## Problem details
Among the lines below, copy exactly those from the one with "<331,308,353,334> (left, top, right, bottom; pixels)" through the one with "- T1 vertebra: bounding", counting both ends.

_ _ _ _

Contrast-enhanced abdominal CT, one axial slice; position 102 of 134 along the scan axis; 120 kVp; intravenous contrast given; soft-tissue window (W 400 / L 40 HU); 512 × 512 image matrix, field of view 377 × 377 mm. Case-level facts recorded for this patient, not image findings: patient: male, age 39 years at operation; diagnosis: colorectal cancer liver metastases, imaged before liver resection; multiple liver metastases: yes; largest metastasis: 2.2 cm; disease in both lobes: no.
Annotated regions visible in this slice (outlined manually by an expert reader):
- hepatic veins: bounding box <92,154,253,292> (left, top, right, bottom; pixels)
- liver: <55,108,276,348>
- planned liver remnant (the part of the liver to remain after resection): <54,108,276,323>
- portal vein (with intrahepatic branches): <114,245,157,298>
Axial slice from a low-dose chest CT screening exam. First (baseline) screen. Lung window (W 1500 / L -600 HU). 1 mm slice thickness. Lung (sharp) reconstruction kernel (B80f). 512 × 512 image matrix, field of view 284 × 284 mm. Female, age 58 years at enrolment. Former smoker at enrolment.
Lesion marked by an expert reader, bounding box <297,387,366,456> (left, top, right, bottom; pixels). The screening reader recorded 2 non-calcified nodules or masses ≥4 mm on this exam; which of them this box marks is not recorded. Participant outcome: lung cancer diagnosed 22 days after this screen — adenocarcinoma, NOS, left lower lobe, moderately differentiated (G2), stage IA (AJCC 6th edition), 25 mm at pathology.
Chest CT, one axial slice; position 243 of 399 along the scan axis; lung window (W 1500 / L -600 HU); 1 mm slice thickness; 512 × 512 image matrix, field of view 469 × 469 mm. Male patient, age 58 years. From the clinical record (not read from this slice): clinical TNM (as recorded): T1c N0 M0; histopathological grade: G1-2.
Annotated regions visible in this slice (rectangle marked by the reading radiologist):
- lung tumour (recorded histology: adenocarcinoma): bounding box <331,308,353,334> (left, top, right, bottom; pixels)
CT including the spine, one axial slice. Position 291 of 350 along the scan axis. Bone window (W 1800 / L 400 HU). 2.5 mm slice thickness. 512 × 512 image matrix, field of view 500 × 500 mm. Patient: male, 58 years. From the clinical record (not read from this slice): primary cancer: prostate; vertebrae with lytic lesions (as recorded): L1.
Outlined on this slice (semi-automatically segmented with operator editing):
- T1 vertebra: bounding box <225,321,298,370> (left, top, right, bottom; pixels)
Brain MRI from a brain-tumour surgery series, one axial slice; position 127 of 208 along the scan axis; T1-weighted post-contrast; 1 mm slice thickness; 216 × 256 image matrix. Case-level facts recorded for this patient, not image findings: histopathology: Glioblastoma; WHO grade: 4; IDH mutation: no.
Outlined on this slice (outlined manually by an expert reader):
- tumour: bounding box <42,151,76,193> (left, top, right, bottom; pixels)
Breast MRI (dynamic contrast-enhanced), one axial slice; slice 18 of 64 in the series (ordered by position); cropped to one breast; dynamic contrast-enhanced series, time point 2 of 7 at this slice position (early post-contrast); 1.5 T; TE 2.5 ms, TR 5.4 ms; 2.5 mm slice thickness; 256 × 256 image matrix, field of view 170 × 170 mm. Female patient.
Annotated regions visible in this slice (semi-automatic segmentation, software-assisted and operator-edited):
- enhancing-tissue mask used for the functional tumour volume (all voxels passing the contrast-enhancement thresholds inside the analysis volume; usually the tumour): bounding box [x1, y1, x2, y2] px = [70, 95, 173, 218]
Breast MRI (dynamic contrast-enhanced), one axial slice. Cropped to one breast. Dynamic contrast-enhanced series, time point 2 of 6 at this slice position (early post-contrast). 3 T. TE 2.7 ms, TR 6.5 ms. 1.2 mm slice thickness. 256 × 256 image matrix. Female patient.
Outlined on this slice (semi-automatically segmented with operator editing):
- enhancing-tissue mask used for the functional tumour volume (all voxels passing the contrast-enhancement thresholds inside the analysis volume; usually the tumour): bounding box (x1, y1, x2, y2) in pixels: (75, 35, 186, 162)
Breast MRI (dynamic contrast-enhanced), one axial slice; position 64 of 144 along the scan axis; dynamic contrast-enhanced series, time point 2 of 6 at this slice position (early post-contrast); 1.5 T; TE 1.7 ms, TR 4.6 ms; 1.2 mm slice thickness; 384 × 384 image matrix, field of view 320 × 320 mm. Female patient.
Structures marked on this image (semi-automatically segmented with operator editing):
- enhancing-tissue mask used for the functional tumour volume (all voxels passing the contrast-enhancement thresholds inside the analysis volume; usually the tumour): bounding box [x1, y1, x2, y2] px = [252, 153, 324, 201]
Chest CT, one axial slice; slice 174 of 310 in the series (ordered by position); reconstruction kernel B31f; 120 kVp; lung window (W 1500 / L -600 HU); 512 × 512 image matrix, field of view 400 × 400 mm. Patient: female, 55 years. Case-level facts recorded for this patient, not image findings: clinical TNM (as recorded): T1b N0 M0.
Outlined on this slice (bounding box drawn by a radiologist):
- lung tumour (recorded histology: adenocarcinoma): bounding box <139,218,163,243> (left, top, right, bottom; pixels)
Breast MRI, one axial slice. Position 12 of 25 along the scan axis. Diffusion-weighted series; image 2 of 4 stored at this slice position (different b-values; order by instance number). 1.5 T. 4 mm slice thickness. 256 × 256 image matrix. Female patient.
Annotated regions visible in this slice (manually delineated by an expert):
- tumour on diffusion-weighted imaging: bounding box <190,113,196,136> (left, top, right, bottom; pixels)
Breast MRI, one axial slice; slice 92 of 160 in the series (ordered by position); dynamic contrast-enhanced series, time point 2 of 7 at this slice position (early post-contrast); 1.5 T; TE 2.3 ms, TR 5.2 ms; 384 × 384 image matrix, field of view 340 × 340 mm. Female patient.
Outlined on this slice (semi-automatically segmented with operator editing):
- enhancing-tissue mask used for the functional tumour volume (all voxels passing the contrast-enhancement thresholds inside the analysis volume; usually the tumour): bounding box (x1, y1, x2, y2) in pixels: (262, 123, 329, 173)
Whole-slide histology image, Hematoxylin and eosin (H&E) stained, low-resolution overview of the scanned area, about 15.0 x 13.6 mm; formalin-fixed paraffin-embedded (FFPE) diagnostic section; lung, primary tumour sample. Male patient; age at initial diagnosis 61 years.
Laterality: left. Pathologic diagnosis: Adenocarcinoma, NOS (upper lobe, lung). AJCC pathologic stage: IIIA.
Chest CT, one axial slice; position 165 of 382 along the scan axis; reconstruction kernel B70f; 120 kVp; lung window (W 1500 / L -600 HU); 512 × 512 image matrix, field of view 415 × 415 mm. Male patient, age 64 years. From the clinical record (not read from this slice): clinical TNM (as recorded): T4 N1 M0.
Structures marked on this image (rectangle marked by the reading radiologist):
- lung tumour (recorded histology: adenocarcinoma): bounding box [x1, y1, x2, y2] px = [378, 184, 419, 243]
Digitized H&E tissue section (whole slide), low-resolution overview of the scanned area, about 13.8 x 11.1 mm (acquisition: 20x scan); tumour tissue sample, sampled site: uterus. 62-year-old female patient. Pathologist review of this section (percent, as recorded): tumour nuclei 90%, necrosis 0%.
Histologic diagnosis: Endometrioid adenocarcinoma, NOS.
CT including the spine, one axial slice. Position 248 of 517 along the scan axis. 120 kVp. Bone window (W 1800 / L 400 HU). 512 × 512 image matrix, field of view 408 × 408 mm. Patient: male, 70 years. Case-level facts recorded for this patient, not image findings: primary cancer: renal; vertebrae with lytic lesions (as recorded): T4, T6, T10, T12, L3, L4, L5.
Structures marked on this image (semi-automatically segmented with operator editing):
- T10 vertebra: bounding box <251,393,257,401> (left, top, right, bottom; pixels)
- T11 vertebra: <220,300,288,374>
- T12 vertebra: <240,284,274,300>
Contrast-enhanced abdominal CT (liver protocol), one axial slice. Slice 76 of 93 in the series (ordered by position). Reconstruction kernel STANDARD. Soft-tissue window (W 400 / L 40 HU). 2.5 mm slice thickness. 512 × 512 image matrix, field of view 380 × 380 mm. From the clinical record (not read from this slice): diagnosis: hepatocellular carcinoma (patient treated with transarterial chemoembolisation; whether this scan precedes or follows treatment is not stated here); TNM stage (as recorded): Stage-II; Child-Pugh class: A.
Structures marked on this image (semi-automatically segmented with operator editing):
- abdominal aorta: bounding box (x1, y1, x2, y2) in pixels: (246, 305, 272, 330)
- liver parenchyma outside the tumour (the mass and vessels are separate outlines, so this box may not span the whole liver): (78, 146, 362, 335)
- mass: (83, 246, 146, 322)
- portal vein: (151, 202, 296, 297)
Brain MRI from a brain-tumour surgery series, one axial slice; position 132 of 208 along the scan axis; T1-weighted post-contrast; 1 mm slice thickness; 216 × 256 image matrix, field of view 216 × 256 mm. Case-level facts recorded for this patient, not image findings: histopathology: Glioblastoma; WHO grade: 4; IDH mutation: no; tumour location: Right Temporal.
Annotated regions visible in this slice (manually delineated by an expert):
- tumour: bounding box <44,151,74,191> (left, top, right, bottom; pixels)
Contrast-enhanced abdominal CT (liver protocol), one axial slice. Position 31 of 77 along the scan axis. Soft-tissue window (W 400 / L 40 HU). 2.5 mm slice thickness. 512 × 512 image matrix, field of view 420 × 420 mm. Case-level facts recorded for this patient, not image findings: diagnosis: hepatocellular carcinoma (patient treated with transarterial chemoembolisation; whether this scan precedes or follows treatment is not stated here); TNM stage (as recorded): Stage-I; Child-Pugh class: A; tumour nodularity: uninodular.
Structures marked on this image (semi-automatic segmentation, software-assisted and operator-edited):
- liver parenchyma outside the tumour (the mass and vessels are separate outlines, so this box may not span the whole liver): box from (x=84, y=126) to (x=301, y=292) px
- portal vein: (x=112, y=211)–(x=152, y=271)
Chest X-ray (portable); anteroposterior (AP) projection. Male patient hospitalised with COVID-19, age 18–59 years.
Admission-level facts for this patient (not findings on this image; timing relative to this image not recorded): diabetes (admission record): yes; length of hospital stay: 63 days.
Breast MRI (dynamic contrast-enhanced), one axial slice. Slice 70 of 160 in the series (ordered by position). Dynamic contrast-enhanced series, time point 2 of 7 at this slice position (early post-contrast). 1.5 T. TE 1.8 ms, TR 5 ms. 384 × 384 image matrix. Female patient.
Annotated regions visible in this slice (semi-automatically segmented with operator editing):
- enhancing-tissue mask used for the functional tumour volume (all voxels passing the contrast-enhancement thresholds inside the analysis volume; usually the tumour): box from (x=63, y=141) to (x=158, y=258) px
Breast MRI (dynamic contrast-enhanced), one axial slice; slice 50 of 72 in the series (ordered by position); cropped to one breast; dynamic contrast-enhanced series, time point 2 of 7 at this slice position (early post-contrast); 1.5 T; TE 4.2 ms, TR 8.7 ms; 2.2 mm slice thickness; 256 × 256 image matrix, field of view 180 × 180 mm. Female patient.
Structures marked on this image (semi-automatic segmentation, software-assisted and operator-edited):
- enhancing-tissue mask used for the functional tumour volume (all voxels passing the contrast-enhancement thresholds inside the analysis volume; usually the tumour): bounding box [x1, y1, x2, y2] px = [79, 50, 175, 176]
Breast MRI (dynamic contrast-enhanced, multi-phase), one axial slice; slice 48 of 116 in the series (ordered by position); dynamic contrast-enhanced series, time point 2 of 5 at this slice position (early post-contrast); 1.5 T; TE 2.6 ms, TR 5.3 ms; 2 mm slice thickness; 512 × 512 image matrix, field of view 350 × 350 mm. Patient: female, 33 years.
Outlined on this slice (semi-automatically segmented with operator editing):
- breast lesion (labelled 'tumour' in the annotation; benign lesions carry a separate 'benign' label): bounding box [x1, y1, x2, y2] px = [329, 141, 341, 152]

_ _ _ _

## Worked solution
- lung tumour (recorded histology: adenocarcinoma): bounding box <331,308,353,334> (left, top, right, bottom; pixels)
CT including the spine, one axial slice. Position 291 of 350 along the scan axis. Bone window (W 1800 / L 400 HU). 2.5 mm slice thickness. 512 × 512 image matrix, field of view 500 × 500 mm. Patient: male, 58 years. From the clinical record (not read from this slice): primary cancer: prostate; vertebrae with lytic lesions (as recorded): L1.
Outlined on this slice (semi-automatically segmented with operator editing):
- T1 vertebra: bounding box <225,321,298,370> (left, top, right, bottom; pixels)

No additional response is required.